### [WHAT YOU WILL DO]
Please transcribe the entries below without omitting a single character.

§

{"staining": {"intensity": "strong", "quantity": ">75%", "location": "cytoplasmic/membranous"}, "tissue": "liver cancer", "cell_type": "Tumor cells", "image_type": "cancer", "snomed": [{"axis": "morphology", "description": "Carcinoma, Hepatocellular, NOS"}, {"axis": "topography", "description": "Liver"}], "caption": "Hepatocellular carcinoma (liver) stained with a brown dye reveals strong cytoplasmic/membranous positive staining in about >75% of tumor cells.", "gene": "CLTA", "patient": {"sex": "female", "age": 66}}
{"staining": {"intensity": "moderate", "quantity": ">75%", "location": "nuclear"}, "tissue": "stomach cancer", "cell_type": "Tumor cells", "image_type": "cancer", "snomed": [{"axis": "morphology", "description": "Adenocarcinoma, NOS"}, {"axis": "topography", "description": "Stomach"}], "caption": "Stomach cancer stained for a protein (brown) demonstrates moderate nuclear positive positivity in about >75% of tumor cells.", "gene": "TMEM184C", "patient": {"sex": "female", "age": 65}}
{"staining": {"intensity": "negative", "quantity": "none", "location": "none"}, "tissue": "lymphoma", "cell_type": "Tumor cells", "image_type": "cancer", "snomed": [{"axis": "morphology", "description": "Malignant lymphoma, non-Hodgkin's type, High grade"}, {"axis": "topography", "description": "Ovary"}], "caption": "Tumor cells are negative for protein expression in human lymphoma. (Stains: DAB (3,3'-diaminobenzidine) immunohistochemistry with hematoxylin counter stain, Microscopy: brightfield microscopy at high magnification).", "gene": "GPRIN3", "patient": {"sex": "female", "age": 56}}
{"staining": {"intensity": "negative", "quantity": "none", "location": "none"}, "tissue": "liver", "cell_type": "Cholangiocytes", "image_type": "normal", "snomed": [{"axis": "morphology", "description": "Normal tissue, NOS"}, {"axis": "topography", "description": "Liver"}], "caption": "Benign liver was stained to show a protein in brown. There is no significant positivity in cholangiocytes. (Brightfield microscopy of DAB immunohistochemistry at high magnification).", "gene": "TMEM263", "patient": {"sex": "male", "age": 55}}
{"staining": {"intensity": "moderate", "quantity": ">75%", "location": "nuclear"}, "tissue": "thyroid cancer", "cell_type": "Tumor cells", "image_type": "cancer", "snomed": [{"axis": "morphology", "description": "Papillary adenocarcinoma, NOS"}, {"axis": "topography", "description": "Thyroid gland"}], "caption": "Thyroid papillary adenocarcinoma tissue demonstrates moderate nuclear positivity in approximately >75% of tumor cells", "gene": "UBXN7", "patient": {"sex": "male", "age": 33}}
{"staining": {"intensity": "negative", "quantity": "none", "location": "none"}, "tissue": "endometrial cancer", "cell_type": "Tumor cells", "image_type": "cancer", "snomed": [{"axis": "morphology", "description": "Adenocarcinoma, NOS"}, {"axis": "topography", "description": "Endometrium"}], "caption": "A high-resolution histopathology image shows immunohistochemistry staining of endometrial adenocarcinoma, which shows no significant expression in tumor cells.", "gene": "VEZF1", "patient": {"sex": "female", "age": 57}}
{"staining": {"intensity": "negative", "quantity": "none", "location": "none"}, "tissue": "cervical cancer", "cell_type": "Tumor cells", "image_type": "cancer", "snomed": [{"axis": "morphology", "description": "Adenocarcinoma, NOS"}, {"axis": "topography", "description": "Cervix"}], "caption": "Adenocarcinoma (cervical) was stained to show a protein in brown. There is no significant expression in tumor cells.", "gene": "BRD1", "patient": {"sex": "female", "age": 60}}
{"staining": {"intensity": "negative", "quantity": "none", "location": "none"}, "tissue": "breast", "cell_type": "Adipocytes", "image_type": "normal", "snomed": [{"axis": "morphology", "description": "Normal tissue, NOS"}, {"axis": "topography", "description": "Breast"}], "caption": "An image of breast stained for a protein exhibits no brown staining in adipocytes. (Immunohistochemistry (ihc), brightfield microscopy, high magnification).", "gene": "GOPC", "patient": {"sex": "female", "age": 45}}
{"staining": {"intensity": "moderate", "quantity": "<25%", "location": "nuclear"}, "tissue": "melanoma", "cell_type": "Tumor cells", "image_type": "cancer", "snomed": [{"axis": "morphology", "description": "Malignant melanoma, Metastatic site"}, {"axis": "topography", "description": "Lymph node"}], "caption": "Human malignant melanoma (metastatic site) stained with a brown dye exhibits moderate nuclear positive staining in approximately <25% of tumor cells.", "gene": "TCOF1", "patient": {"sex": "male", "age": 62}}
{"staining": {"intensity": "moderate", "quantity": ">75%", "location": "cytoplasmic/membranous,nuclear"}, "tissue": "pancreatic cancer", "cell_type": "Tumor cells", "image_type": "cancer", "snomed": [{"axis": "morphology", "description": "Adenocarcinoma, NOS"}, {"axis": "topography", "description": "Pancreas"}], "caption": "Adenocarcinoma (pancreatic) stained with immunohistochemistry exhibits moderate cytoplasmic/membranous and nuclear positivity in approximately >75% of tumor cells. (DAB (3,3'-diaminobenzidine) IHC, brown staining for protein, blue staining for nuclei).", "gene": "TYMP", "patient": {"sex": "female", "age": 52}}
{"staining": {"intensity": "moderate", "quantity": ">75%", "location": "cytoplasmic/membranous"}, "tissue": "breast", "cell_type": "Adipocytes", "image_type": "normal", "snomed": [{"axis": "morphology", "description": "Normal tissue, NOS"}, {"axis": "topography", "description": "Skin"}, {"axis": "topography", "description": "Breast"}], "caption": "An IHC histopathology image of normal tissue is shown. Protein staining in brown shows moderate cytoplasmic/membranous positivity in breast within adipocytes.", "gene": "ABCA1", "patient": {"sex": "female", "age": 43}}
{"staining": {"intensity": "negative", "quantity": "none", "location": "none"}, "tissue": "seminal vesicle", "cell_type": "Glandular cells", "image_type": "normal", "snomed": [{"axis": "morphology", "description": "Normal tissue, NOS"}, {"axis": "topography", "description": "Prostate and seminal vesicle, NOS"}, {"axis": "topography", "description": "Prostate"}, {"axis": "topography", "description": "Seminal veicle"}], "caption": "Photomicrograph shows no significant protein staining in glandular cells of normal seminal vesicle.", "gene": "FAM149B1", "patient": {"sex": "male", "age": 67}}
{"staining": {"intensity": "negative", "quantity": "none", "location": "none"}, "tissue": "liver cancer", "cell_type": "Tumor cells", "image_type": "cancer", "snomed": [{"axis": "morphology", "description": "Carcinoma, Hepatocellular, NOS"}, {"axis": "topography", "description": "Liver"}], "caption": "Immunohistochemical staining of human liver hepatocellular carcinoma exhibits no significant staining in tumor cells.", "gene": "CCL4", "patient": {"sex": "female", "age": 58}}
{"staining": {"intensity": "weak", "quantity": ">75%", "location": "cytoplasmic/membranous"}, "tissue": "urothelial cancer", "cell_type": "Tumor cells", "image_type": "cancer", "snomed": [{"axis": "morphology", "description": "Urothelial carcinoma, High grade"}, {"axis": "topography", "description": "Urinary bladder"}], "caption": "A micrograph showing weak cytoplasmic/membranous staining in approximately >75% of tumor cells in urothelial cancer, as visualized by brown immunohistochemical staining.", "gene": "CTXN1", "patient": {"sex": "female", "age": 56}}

§

### [RESPONSE]
{"staining": {"intensity": "strong", "quantity": ">75%", "location": "cytoplasmic/membranous"}, "tissue": "liver cancer", "cell_type": "Tumor cells", "image_type": "cancer", "snomed": [{"axis": "morphology", "description": "Carcinoma, Hepatocellular, NOS"}, {"axis": "topography", "description": "Liver"}], "caption": "Hepatocellular carcinoma (liver) stained with a brown dye reveals strong cytoplasmic/membranous positive staining in about >75% of tumor cells.", "gene": "CLTA", "patient": {"sex": "female", "age": 66}}
{"staining": {"intensity": "moderate", "quantity": ">75%", "location": "nuclear"}, "tissue": "stomach cancer", "cell_type": "Tumor cells", "image_type": "cancer", "snomed": [{"axis": "morphology", "description": "Adenocarcinoma, NOS"}, {"axis": "topography", "description": "Stomach"}], "caption": "Stomach cancer stained for a protein (brown) demonstrates moderate nuclear positive positivity in about >75% of tumor cells.", "gene": "TMEM184C", "patient": {"sex": "female", "age": 65}}
{"staining": {"intensity": "negative", "quantity": "none", "location": "none"}, "tissue": "lymphoma", "cell_type": "Tumor cells", "image_type": "cancer", "snomed": [{"axis": "morphology", "description": "Malignant lymphoma, non-Hodgkin's type, High grade"}, {"axis": "topography", "description": "Ovary"}], "caption": "Tumor cells are negative for protein expression in human lymphoma. (Stains: DAB (3,3'-diaminobenzidine) immunohistochemistry with hematoxylin counter stain, Microscopy: brightfield microscopy at high magnification).", "gene": "GPRIN3", "patient": {"sex": "female", "age": 56}}
{"staining": {"intensity": "negative", "quantity": "none", "location": "none"}, "tissue": "liver", "cell_type": "Cholangiocytes", "image_type": "normal", "snomed": [{"axis": "morphology", "description": "Normal tissue, NOS"}, {"axis": "topography", "description": "Liver"}], "caption": "Benign liver was stained to show a protein in brown. There is no significant positivity in cholangiocytes. (Brightfield microscopy of DAB immunohistochemistry at high magnification).", "gene": "TMEM263", "patient": {"sex": "male", "age": 55}}
{"staining": {"intensity": "moderate", "quantity": ">75%", "location": "nuclear"}, "tissue": "thyroid cancer", "cell_type": "Tumor cells", "image_type": "cancer", "snomed": [{"axis": "morphology", "description": "Papillary adenocarcinoma, NOS"}, {"axis": "topography", "description": "Thyroid gland"}], "caption": "Thyroid papillary adenocarcinoma tissue demonstrates moderate nuclear positivity in approximately >75% of tumor cells", "gene": "UBXN7", "patient": {"sex": "male", "age": 33}}
{"staining": {"intensity": "negative", "quantity": "none", "location": "none"}, "tissue": "endometrial cancer", "cell_type": "Tumor cells", "image_type": "cancer", "snomed": [{"axis": "morphology", "description": "Adenocarcinoma, NOS"}, {"axis": "topography", "description": "Endometrium"}], "caption": "A high-resolution histopathology image shows immunohistochemistry staining of endometrial adenocarcinoma, which shows no significant expression in tumor cells.", "gene": "VEZF1", "patient": {"sex": "female", "age": 57}}
{"staining": {"intensity": "negative", "quantity": "none", "location": "none"}, "tissue": "cervical cancer", "cell_type": "Tumor cells", "image_type": "cancer", "snomed": [{"axis": "morphology", "description": "Adenocarcinoma, NOS"}, {"axis": "topography", "description": "Cervix"}], "caption": "Adenocarcinoma (cervical) was stained to show a protein in brown. There is no significant expression in tumor cells.", "gene": "BRD1", "patient": {"sex": "female", "age": 60}}
{"staining": {"intensity": "negative", "quantity": "none", "location": "none"}, "tissue": "breast", "cell_type": "Adipocytes", "image_type": "normal", "snomed": [{"axis": "morphology", "description": "Normal tissue, NOS"}, {"axis": "topography", "description": "Breast"}], "caption": "An image of breast stained for a protein exhibits no brown staining in adipocytes. (Immunohistochemistry (ihc), brightfield microscopy, high magnification).", "gene": "GOPC", "patient": {"sex": "female", "age": 45}}
{"staining": {"intensity": "moderate", "quantity": "<25%", "location": "nuclear"}, "tissue": "melanoma", "cell_type": "Tumor cells", "image_type": "cancer", "snomed": [{"axis": "morphology", "description": "Malignant melanoma, Metastatic site"}, {"axis": "topography", "description": "Lymph node"}], "caption": "Human malignant melanoma (metastatic site) stained with a brown dye exhibits moderate nuclear positive staining in approximately <25% of tumor cells.", "gene": "TCOF1", "patient": {"sex": "male", "age": 62}}
{"staining": {"intensity": "moderate", "quantity": ">75%", "location": "cytoplasmic/membranous,nuclear"}, "tissue": "pancreatic cancer", "cell_type": "Tumor cells", "image_type": "cancer", "snomed": [{"axis": "morphology", "description": "Adenocarcinoma, NOS"}, {"axis": "topography", "description": "Pancreas"}], "caption": "Adenocarcinoma (pancreatic) stained with immunohistochemistry exhibits moderate cytoplasmic/membranous and nuclear positivity in approximately >75% of tumor cells. (DAB (3,3'-diaminobenzidine) IHC, brown staining for protein, blue staining for nuclei).", "gene": "TYMP", "patient": {"sex": "female", "age": 52}}
{"staining": {"intensity": "moderate", "quantity": ">75%", "location": "cytoplasmic/membranous"}, "tissue": "breast", "cell_type": "Adipocytes", "image_type": "normal", "snomed": [{"axis": "morphology", "description": "Normal tissue, NOS"}, {"axis": "topography", "description": "Skin"}, {"axis": "topography", "description": "Breast"}], "caption": "An IHC histopathology image of normal tissue is shown. Protein staining in brown shows moderate cytoplasmic/membranous positivity in breast within adipocytes.", "gene": "ABCA1", "patient": {"sex": "female", "age": 43}}
{"staining": {"intensity": "negative", "quantity": "none", "location": "none"}, "tissue": "seminal vesicle", "cell_type": "Glandular cells", "image_type": "normal", "snomed": [{"axis": "morphology", "description": "Normal tissue, NOS"}, {"axis": "topography", "description": "Prostate and seminal vesicle, NOS"}, {"axis": "topography", "description": "Prostate"}, {"axis": "topography", "description": "Seminal veicle"}], "caption": "Photomicrograph shows no significant protein staining in glandular cells of normal seminal vesicle.", "gene": "FAM149B1", "patient": {"sex": "male", "age": 67}}
{"staining": {"intensity": "negative", "quantity": "none", "location": "none"}, "tissue": "liver cancer", "cell_type": "Tumor cells", "image_type": "cancer", "snomed": [{"axis": "morphology", "description": "Carcinoma, Hepatocellular, NOS"}, {"axis": "topography", "description": "Liver"}], "caption": "Immunohistochemical staining of human liver hepatocellular carcinoma exhibits no significant staining in tumor cells.", "gene": "CCL4", "patient": {"sex": "female", "age": 58}}
{"staining": {"intensity": "weak", "quantity": ">75%", "location": "cytoplasmic/membranous"}, "tissue": "urothelial cancer", "cell_type": "Tumor cells", "image_type": "cancer", "snomed": [{"axis": "morphology", "description": "Urothelial carcinoma, High grade"}, {"axis": "topography", "description": "Urinary bladder"}], "caption": "A micrograph showing weak cytoplasmic/membranous staining in approximately >75% of tumor cells in urothelial cancer, as visualized by brown immunohistochemical staining.", "gene": "CTXN1", "patient": {"sex": "female", "age": 56}}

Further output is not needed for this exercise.